We've been talking about one of the ways that the intensity of a wave (whether light, sound, or water) dies away as it spreads out from a point.

Our equipment for this lab will simple in the sense that it is familiar. We will use light bulbs of different types and desk lamps. We will personally explore a number of the calculations we made in class in order to bring more clarity to those ideas:

    • I) Process Description: Each of the lamps will have one of three bulbs in it. A 40 W incandescent bulb that produces 380 lumens, a 9 W compact flourescent bulb that produces 450 lumens, and a 45 W flood that produces 385 lumens in a conical (not spherical) pattern. Which ever bulb you have your first task is to determine the efficiency of the bulb in lumens/watt. This is a measure of how much light (lumens) we get relative to the power we pay for (watts).

    • II) Intensity at 50 cm: Calculate the intensity(in lux = lumens/m2) of the light produced by your bulb 50 cm from the center of the bulb. Be thoughtful about contamination from the reflector behind the bulb. Those of you with the flood will need to design a different process because the light is not radiated spherically. When you finish your calculation swap lamps with someone else and repeat I and II for each type of bulb.

    • III) Equivalent Intensity: Now determine a distance from each bulb where the intensity (lux) is the same. This will involve multiple uses of the inverse square law. Check your result by holding a piece of paper at that location and determining if it looks equally bright.

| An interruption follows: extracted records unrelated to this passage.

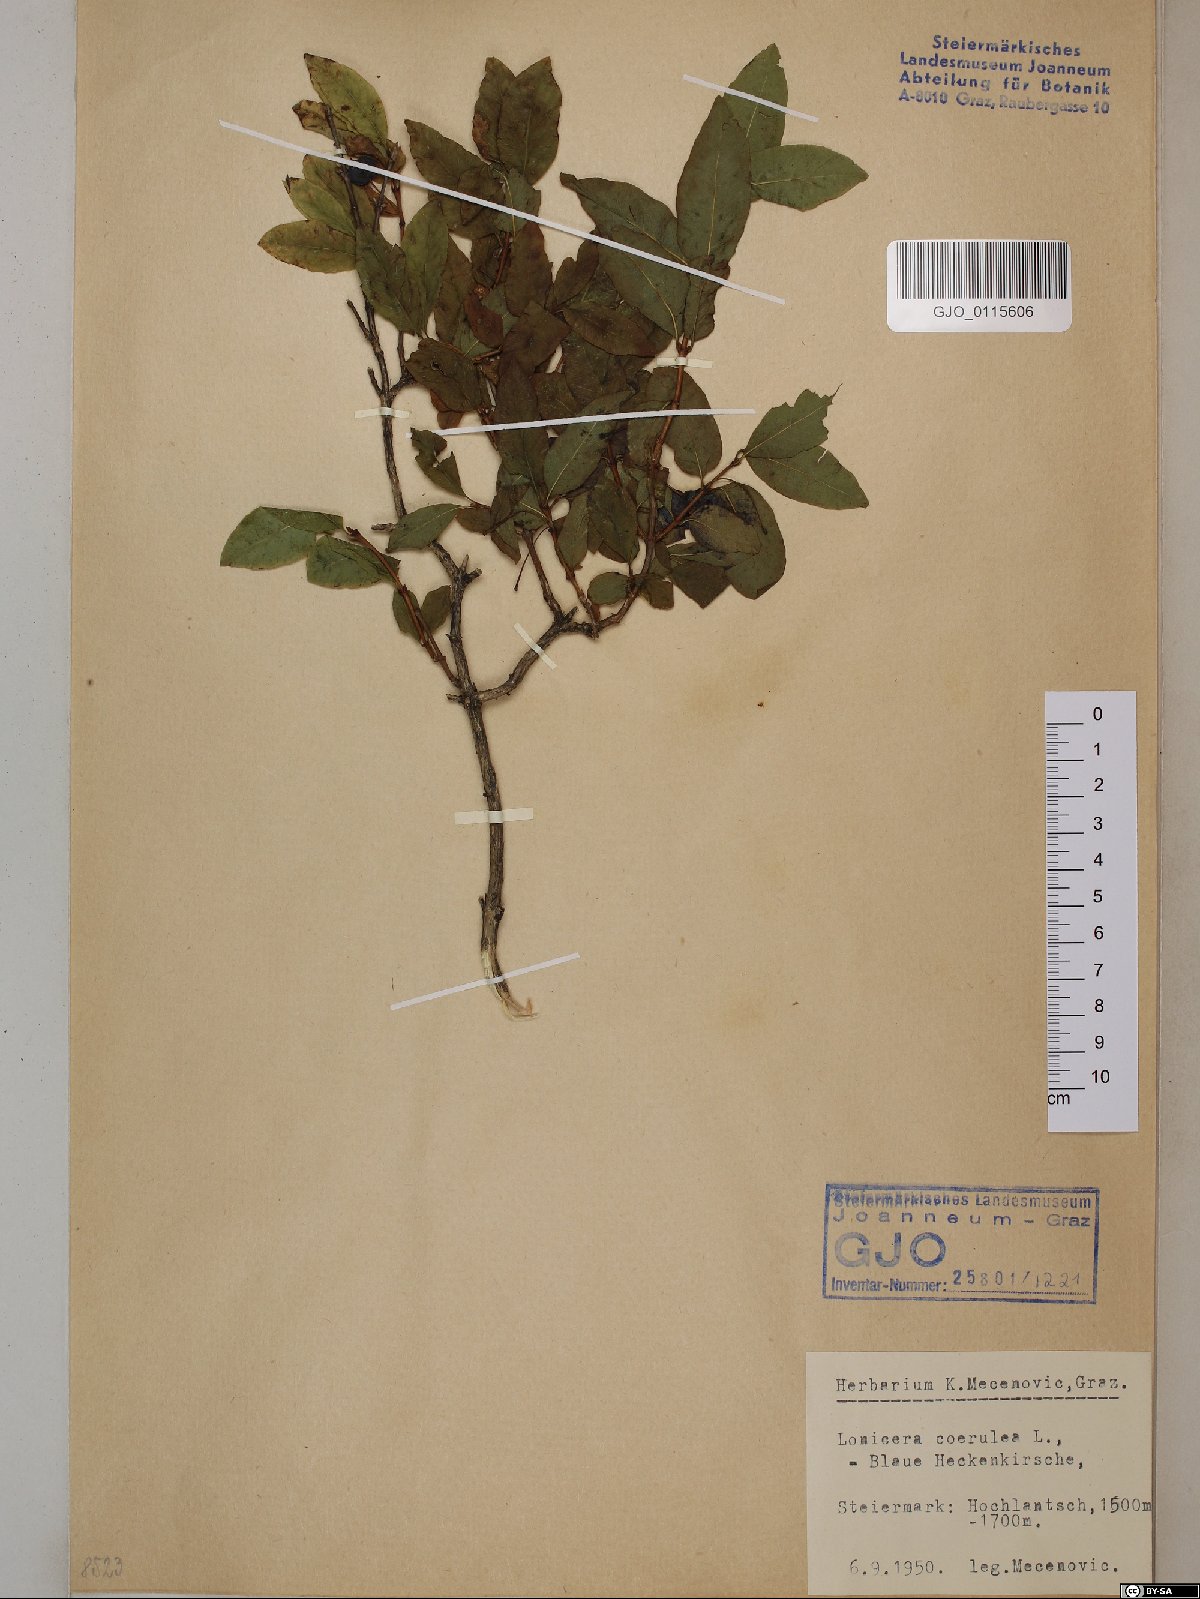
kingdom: Plantae
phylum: Tracheophyta
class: Magnoliopsida
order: Dipsacales
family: Caprifoliaceae
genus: Lonicera
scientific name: Lonicera caerulea
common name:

    • IV) 1/4 intensity: For the lamp you currently have determine the location where the intensity (in lux) is 1/4 of the intensity at 50 cm. Hold a sheet of paper up at the locations and comment on the apparent difference in brightness (your eyes are not good linear detectors).

    • V) Bonus effort: Use on of the bulbs and determine the location at which it feel like looking at the sun (only short looks please!). Using that intensity in lux (not watts!) and the inverse square law calculate the intensity of the sun in lumens. I will share the official answer when you show me your work.

LAB DELIVERABLES (turn in):

An introduction and 5 (or more) paragraphs describing your data and calculations for each of the steps above. In each section present any actual measurements, explanations and descriptions of the task you are working on, calculations that you make, and comments on the results.